Australian Mental Health Services
States/Territories' progress regarding data collection systems and infrastructure
Ultimately, States/Territories are aiming to have streamlined data collection systems that allow the outcome data collected via the NOCC dataset to be linked to the admitted and non-admitted activity data in the NMDS. This will allow outcome data to be 'attached' to given inpatient and community episodes of care. This has advantages in terms of allowing outcomes for consumers to be 'tracked' across episodes, and is necessary for progressing casemix development work that requires outcome data and resource use data to be combined within episodes.
All States/Territories have developed data collection systems, or are in the final stages of doing so. For some, this has involved 'starting from scratch'; for others it has required modifications to existing systems. For example, the systems used in Queensland to capture admitted and non-admitted NMDS information did not have the functionality to incorporate outcome measures, so an additional system was developed to do so. By contrast, in the Australian Capital Territory, the system used by all community teams to collect non-admitted NMDS data, was modified to collect outcome data and extended to inpatient services, where it runs alongside a separate patient administration system for the collection of inpatient activity data.
States/Territories differ in terms of the number of systems that are currently involved in the collection of routine outcome data. The simplest scenario is one where outcome measurement functionality has been added to an existing system for recording activity in community mental health settings, and has been extended into inpatient settings (as with the system in the Australian Capital Territory, described above). This also occurs in Victoria, Tasmania and the Northern Territory. Other States rely on as many as four statewide systems to collect NOCC and NMDS information, sometimes with further degrees of complexity between areas or metropolitan/country settings.

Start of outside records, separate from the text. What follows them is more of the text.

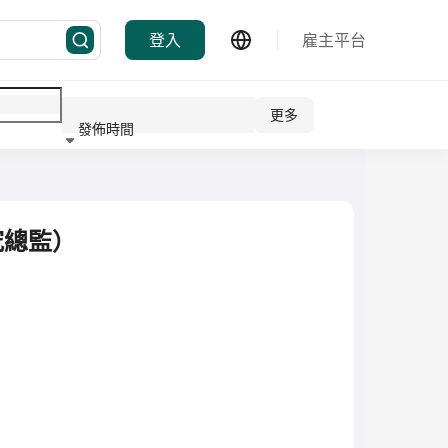
登入
雇主平台
更多
發佈時間
行業
研究總監）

Linking NOCC and admitted and non-admitted NMDS datasets is impeded in most States/Territories by the lack of a unique identifier. Typically, linkage is only possible for parts of the data (usually NOCC and non-admitted NMDS data) and/or by conducting quite complex record linkage tasks. The exception is the Northern Territory, which has a client master index that allocates each consumer a unique identifier that allows him/her to be 'tracked' across episodes, across services, and over time. Other States/Territories are working towards improvements, but have some way to go. Western Australia's data collection system has a unique identifier that will allow episodes of care to be attributed to the same individual, regardless of location or time, but its 'roll-out' is not yet completed. Queensland and New South Wales have plans to reconcile their unique identifier systems via specific projects. This will mean that States will assign a unique identifier to a given individual that he or she will 'carry' across all health services, including mental health services, but this will not occur in the near future.
States/Territories have differing levels of infrastructure to support the NOCC and NMDS collections. Human resources vary, with some States/Territories having a number of personnel deployed to train and support clinicians and managers, and others relying on one or two core individuals. So, for example, Queensland has Zonal Outcomes Co-ordinators and Mental Health Information Support Officers providing 'on the ground' support, whereas Tasmania has a small, centrally-located team performing the same function. Physical resources also vary, with some States/Territories having sophisticated online data entry systems (e.g., the Australian Capital Territory), others relying on batch entry of paper-based forms (e.g., Tasmania), and still others using a combination of the two (e.g., New South Wales and South Australia).